[TEXT]
- - -

If we start to decompose on C->D then D->A and AB->C
If we start to decompose on D->A then AB->C
7. Consider a relation R(A,B,C,D,E) with FDs {AB -> C, DE ->C, and B -> D}
a. Indicate all BCNF violations for R.
Logically, since C and D are the only attributes that can be determined via
other attributes, we can deduce that the keys will contain the other
attributes, thus we prefrom a smaller attribute closure:
ABE -> ABCDE
ABCD -> ABCDE
ABCE -> ABCDE
Candidate keys: ABE
Violations:
B->D, AB->C, DE->C
b. Decompose the relations into collections of relations that are in BCNF.
(ABCDE)

- - -

(Stored data entries)

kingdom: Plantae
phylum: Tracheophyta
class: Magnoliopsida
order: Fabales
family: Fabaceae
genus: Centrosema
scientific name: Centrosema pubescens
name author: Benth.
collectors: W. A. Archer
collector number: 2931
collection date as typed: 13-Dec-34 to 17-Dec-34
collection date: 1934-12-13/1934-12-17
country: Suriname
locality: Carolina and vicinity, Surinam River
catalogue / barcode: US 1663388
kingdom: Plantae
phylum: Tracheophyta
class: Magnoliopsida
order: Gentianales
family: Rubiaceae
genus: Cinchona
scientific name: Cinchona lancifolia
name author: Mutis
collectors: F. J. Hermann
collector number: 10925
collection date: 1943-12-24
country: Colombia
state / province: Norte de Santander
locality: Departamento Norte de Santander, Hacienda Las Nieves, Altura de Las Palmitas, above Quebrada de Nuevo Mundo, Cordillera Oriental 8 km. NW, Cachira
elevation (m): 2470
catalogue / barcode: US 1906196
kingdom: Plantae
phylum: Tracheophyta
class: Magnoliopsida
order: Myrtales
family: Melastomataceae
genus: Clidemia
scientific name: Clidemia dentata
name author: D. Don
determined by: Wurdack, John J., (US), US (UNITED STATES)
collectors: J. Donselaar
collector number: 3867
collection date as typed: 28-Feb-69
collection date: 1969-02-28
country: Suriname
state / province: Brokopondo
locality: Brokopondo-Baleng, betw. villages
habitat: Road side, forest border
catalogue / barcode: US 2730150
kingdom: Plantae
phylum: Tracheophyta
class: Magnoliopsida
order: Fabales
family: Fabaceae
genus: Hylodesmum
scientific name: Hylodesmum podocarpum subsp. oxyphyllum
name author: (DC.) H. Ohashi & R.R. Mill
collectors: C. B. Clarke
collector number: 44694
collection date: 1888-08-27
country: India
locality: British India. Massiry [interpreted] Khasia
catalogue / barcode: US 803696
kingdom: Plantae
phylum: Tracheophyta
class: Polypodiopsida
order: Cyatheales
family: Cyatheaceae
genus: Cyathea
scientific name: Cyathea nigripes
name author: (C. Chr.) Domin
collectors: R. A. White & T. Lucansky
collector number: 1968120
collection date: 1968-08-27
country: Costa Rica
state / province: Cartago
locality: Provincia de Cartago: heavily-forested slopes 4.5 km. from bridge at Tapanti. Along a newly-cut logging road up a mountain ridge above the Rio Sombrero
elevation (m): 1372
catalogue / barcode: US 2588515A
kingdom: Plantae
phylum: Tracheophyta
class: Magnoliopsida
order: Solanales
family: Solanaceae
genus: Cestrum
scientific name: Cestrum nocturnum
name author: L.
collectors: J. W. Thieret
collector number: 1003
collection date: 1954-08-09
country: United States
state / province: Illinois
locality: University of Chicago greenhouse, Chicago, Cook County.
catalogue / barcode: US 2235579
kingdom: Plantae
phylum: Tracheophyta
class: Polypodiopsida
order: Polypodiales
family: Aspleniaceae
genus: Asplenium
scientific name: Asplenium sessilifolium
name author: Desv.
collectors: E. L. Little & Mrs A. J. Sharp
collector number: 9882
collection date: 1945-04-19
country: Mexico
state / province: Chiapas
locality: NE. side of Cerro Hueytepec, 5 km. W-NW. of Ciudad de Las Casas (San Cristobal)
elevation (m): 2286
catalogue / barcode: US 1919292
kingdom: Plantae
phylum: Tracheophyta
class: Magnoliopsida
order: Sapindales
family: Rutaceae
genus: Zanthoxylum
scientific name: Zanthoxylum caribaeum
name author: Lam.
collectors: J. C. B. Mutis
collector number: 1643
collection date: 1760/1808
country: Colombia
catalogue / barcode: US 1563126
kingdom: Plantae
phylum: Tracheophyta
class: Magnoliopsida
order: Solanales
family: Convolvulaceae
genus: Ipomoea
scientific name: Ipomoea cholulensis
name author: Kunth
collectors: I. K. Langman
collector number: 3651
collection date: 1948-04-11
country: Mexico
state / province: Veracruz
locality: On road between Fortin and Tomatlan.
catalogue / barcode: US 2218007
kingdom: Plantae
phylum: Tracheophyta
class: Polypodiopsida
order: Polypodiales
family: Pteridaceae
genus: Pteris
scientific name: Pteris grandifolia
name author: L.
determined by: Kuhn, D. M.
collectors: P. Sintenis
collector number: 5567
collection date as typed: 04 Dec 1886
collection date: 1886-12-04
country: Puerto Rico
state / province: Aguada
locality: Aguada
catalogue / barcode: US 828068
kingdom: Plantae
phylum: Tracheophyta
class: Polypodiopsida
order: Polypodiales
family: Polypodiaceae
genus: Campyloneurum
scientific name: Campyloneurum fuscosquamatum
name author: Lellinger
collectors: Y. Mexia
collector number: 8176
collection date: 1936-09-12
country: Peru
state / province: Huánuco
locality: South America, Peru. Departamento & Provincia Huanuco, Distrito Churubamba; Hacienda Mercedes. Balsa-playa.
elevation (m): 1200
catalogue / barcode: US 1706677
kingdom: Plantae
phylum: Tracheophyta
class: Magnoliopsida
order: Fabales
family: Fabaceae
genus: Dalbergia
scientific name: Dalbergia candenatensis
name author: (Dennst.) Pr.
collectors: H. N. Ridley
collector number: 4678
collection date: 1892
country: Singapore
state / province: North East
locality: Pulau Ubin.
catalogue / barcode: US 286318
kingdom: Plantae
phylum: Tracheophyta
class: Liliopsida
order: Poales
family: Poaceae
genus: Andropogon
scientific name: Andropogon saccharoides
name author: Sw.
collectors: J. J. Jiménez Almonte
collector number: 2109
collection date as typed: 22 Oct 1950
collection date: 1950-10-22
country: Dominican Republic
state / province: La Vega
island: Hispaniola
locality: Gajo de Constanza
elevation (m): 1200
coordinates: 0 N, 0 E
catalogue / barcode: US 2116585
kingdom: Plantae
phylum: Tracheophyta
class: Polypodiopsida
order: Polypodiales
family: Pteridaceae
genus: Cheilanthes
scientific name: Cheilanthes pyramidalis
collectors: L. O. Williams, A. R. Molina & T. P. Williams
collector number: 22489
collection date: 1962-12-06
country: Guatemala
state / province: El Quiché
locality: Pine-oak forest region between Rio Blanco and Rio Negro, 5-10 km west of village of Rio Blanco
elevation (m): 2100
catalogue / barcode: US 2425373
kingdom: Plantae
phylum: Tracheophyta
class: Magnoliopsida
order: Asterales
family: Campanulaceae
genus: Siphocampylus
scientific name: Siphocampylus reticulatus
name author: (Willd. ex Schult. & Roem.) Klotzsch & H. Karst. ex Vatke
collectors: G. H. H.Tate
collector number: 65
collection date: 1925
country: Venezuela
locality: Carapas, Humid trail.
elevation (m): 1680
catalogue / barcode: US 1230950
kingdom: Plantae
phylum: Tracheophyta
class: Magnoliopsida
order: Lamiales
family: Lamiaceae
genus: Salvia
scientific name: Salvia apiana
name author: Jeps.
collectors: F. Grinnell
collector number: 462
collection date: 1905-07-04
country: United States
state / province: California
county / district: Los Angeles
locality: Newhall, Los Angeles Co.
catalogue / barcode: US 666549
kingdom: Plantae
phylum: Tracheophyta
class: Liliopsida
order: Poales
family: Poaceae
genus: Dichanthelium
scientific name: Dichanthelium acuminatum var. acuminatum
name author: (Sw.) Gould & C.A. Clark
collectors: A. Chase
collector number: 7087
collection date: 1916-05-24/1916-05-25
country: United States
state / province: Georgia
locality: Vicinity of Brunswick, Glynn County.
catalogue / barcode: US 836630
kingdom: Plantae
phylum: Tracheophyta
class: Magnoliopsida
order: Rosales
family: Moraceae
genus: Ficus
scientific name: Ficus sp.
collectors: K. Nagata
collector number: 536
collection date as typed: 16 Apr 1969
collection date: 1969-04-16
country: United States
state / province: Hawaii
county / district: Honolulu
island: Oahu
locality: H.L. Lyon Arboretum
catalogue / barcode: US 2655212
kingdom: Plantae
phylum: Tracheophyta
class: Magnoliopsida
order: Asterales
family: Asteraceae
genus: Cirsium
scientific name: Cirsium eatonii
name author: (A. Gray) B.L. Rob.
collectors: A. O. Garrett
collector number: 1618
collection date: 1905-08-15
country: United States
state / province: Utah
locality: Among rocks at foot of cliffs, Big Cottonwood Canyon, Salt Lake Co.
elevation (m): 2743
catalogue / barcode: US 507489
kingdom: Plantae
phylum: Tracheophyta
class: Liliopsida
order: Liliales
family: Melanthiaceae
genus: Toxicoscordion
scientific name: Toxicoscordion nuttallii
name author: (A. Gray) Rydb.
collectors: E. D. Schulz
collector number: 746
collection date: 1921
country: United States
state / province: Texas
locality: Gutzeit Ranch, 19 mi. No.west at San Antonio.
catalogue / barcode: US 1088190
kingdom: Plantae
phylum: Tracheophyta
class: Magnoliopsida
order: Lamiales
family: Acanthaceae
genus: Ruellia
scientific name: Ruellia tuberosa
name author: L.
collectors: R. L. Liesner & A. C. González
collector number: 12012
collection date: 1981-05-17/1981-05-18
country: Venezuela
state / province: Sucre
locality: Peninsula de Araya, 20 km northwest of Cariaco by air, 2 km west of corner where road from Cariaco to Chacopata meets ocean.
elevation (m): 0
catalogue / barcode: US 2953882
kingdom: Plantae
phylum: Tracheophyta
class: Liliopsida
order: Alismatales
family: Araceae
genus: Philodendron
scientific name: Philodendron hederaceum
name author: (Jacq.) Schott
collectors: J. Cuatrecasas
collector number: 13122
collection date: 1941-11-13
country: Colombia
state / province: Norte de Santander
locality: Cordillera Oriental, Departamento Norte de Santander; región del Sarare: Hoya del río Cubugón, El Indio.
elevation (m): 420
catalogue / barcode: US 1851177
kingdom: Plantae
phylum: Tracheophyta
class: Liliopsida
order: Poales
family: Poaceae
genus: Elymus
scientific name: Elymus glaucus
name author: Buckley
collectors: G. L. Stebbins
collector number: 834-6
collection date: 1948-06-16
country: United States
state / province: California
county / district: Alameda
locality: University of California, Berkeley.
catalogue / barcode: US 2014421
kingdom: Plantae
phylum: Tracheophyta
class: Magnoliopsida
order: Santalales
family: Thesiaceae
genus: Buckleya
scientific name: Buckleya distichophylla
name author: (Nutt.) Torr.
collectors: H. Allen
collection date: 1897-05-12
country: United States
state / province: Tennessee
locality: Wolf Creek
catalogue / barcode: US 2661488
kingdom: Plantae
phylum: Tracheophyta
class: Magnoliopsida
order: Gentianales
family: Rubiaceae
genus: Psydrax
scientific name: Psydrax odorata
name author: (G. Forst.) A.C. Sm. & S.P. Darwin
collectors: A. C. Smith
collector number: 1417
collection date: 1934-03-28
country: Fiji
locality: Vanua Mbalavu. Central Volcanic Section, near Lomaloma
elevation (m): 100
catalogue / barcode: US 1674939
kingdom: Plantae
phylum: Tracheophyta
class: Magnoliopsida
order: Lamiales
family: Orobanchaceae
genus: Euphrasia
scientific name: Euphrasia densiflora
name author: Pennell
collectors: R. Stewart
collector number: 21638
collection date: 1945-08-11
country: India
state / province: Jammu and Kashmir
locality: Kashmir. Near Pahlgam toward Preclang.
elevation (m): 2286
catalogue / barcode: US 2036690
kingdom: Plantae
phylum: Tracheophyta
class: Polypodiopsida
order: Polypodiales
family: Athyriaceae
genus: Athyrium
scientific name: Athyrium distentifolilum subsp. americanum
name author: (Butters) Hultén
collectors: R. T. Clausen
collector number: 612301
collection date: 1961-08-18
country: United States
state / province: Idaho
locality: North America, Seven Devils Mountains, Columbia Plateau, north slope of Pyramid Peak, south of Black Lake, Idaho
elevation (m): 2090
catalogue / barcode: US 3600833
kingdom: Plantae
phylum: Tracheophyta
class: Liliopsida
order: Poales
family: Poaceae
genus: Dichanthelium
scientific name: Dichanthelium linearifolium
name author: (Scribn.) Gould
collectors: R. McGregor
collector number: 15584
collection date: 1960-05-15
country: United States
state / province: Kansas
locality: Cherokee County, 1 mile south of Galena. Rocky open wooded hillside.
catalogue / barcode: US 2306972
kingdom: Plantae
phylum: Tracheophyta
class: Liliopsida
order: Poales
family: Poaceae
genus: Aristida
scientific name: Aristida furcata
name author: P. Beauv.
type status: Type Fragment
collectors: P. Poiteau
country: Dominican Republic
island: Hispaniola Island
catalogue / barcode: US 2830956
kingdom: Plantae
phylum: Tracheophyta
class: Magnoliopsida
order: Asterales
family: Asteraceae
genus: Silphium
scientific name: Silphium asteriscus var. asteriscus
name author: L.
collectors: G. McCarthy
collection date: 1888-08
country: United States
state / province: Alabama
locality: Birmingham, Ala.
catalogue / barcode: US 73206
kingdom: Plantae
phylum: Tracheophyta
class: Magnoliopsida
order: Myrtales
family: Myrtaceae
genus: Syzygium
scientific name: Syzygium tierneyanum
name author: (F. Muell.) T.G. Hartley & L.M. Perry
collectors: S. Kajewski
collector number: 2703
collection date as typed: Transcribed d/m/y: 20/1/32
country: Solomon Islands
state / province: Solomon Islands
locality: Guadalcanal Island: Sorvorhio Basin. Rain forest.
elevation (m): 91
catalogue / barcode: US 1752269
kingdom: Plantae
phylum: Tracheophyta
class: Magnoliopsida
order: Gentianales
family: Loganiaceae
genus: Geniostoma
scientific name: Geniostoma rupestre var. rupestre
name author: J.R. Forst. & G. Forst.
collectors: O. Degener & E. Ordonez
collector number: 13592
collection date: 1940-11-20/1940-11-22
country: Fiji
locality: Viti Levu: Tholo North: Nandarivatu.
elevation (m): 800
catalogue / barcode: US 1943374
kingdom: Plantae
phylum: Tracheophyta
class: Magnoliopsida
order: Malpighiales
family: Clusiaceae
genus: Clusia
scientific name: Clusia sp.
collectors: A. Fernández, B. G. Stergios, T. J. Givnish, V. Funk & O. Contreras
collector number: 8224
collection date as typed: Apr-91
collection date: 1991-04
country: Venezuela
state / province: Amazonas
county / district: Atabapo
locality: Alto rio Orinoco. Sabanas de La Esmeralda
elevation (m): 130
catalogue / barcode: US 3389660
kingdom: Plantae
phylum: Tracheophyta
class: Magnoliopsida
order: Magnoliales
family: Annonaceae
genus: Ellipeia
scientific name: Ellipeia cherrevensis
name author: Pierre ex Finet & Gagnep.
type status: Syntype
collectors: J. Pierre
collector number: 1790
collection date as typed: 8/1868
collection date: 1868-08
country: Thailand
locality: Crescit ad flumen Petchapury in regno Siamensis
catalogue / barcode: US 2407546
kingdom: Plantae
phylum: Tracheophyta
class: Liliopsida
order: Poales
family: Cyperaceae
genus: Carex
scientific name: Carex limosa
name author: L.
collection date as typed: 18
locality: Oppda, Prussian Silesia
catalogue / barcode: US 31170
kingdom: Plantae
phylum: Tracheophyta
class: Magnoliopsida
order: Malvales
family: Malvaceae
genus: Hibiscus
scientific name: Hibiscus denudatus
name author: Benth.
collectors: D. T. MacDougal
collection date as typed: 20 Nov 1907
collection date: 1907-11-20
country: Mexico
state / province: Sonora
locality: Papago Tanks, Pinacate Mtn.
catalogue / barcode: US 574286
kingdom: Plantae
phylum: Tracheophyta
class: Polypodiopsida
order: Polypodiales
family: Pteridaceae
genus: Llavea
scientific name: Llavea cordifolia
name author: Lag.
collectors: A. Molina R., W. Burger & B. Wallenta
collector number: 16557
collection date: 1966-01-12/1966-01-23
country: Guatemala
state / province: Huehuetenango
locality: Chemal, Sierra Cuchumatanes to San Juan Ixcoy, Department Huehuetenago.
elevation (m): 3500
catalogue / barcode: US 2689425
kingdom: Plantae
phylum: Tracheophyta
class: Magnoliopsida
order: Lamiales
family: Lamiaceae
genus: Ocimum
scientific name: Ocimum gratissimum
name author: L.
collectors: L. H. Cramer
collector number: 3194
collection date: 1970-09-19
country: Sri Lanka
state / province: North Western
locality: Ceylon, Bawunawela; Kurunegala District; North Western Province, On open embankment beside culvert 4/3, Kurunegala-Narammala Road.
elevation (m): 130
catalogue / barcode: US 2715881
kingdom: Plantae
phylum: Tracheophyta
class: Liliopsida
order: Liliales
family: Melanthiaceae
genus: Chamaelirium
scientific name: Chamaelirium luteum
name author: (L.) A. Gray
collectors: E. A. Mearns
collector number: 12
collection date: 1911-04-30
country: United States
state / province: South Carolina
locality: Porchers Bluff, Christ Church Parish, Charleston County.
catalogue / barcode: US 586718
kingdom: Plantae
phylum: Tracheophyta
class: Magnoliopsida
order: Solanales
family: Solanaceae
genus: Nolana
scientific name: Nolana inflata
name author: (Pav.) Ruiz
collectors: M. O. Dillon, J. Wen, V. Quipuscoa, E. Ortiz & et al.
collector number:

- - -

[TASKS]
1. Repeat the BCNF exercise word for word, from "If we start to decompose on C->D" down to "are in BCNF.".
2. Carry on the BCNF exercise from the point where it stops.
The data is separate material, unrelated to the BCNF exercise.

[ANSWER SET]
1.
If we start to decompose on C->D then D->A and AB->C
If we start to decompose on D->A then AB->C
7. Consider a relation R(A,B,C,D,E) with FDs {AB -> C, DE ->C, and B -> D}
a. Indicate all BCNF violations for R.
Logically, since C and D are the only attributes that can be determined via
other attributes, we can deduce that the keys will contain the other
attributes, thus we prefrom a smaller attribute closure:
ABE -> ABCDE
ABCD -> ABCDE
ABCE -> ABCDE
Candidate keys: ABE
Violations:
B->D, AB->C, DE->C
b. Decompose the relations into collections of relations that are in BCNF.

2.
Break down (ABCDE) with AB->C
(ABC) and (ABDE)
Break down (ABDE) with B->D
(BD) And (ABE)
So we get R1(ABC), R2(BD) and R3(ABE)
c. Indicate which dependencies if any are not preserved by the BCNF
decomposition.
DE->C
8. Prove or disprove the following inference rules for functional
dependencies.
Note: Read "|=" as implies
a. {X->Y, Z->W} |= XZ ->YW
XZ -> XZ
XZ -> XW (Z -> W)
XZ -> W (decomposition rule)
XZ -> XZ
XZ -> YZ (X -> Y)
XZ -> Y (decomposition rule)
XZ -> YW (union rule)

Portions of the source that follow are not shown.